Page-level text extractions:
*** Block opens ***

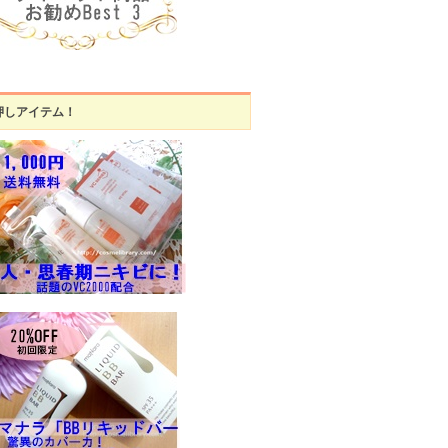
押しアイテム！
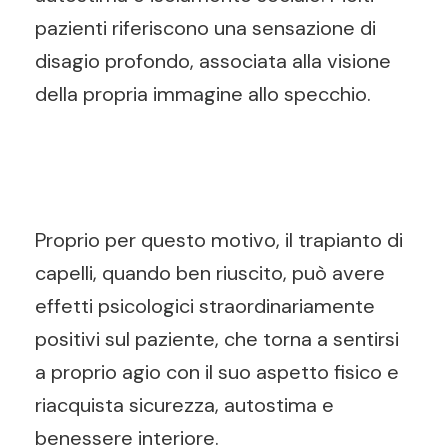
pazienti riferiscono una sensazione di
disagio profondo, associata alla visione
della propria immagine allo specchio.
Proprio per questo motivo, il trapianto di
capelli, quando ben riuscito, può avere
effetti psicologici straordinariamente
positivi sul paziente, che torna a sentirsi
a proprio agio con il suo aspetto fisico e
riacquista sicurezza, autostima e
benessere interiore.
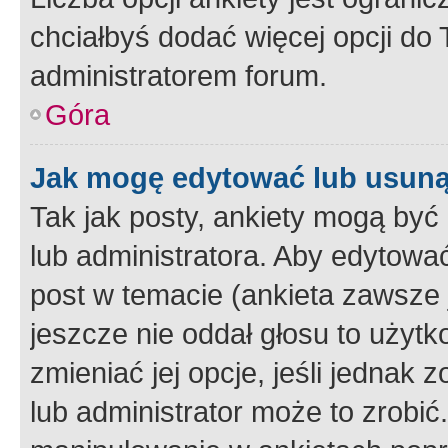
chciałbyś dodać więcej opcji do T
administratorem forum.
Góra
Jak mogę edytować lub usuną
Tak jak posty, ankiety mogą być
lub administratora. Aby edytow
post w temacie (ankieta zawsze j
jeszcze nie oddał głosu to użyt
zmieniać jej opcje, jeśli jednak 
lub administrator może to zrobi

*** Block closes ***

TASK TO COMPLETE
Write out word for word every line from the one containing "jeszcze nie oddał głosu to użyt" through the last line of the data, and no other line.

SOLUTION TO THE PROBLEM
jeszcze nie oddał głosu to użyt
zmieniać jej opcje, jeśli jednak 
lub administrator może to zrobi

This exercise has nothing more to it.